Don’t Be A Dolphin – Don’t Jump Through House Flippers’ Hoops
You’re stoked because you’re heading to an open house where the buyer has flipped the property. Word on the street is it looks good and you can’t wait to see it in real life. Who knows – maybe you’ll make a bid?
When you get there, everything is above board and looks fantastic. You’re at a loss – it’s almost impossible to figure out how they’ve done such a good job. Three cheers for the house flippers. Hip, hip, hooray!
It’s easy to get lost in the emotion of the event, but what a buyer can’t do is let the flipper dictate terms.
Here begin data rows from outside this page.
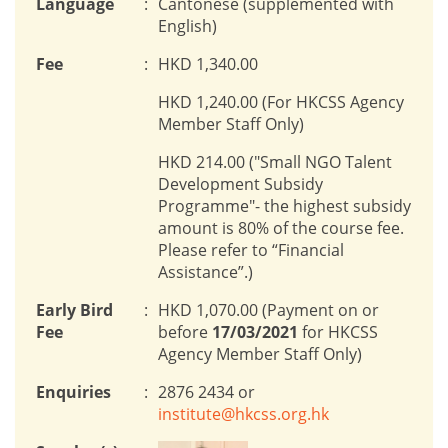
Language
:
Cantonese (supplemented with
English)
Fee
:
HKD 1,340.00
HKD 1,240.00 (For HKCSS Agency
Member Staff Only)
HKD 214.00 ("Small NGO Talent
Development Subsidy
Programme"- the highest subsidy
amount is 80% of the course fee.
Please refer to “Financial
Assistance”.)
Early Bird
:
HKD 1,070.00 (Payment on or
Fee
before
17/03/2021
for HKCSS
Agency Member Staff Only)
Enquiries
:
2876 2434 or
institute@hkcss.org.hk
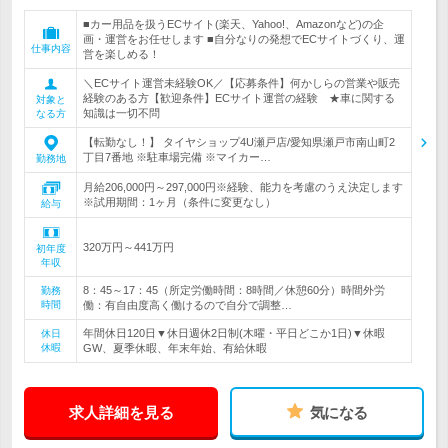
■カー用品を扱うECサイト(楽天、Yahoo!、Amazonなど)の企
画・運営をお任せします ■自分なりの発想でECサイトづくり、運
仕事内容
営を楽しめる！
＼ECサイト運営未経験OK／【応募条件】何かしらの営業や販売
経験のある方【歓迎条件】ECサイト運営の経験 ★車に関する
対象と
知識は一切不問
なる方
【転勤なし！】 タイヤショップ4U瀬戸店/愛知県瀬戸市南山町2
丁目7番地 ※駐車場完備 ※マイカー…
勤務地
月給206,000円～297,000円※経験、能力を考慮のうえ決定します
※試用期間：1ヶ月（条件に変更なし）
給与
320万円～441万円
初年度
年収
8：45～17：45（所定労働時間：8時間／休憩60分）時間外労
勤務
時間
働：有自由度高く働けるので自分で調整…
年間休日120日▼休日週休2日制(木曜・平日どこか1日)▼休暇
休日
休暇
GW、夏季休暇、年末年始、有給休暇
求人詳細を見る
気になる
Not everything is always as it seems, and here’s why.
Out Of Sight Isn’t Out Of Mind
The harsh fact is they haven’t done as good a job as it seems on first viewing. Instead, they’ve tricked the viewers into a false sense of security by focusing on the main things. The living room and the kitchen and the bathroom all sparkle, yet a lot is hiding under the rugs of each room. Usual suspects on the list include everything from the HVAC unit and boiler to the chimney and guttering on the outside of the house. As you might have guessed, the fixes aren’t cheap. Hit them with questions about specific areas of the house to get a better read.
The Documentation Is Old
Everything looks as if it holds up when they present you with the details, but what’s that at the top of the page? Oh, it’s a date which years old and has nothing to do with the integrity of the property now. Or, it might be a summer home inspection rather than a fall or winter. For obvious reasons, it’s essential to carry out checks at different times of the year to see if there are any seasonal flaws. A leak in the roof won’t show in the middle of July during a drought.
Flippers are downright ballsy and will let people look around their home and hope to God they don’t do any tests. Yep, that includes opening windows and doors and inspecting the wiring. The reason is they know there are issues and they don’t want to have to ‘fess up. They want out ASAP with as much money in their bank account as possible. Playing around with the features, even if it’s a little fiddle, can reveal a lot about the inner workings of the building. Go deep to get a true insight.
There Isn’t A Warranty
Flippers will say a warranty isn’t part of the deal because that’s not how the industry works. In truth, there is something to hide and they don’t want to be liable later. Anybody who argues sellers don’t offer warranties is lying. They are becoming an increasingly popular method to protect an investment, and you should ask for one. Their response will tell you a lot about the property.
Treat a house like a car – always check under the hood before signing on the dotted line.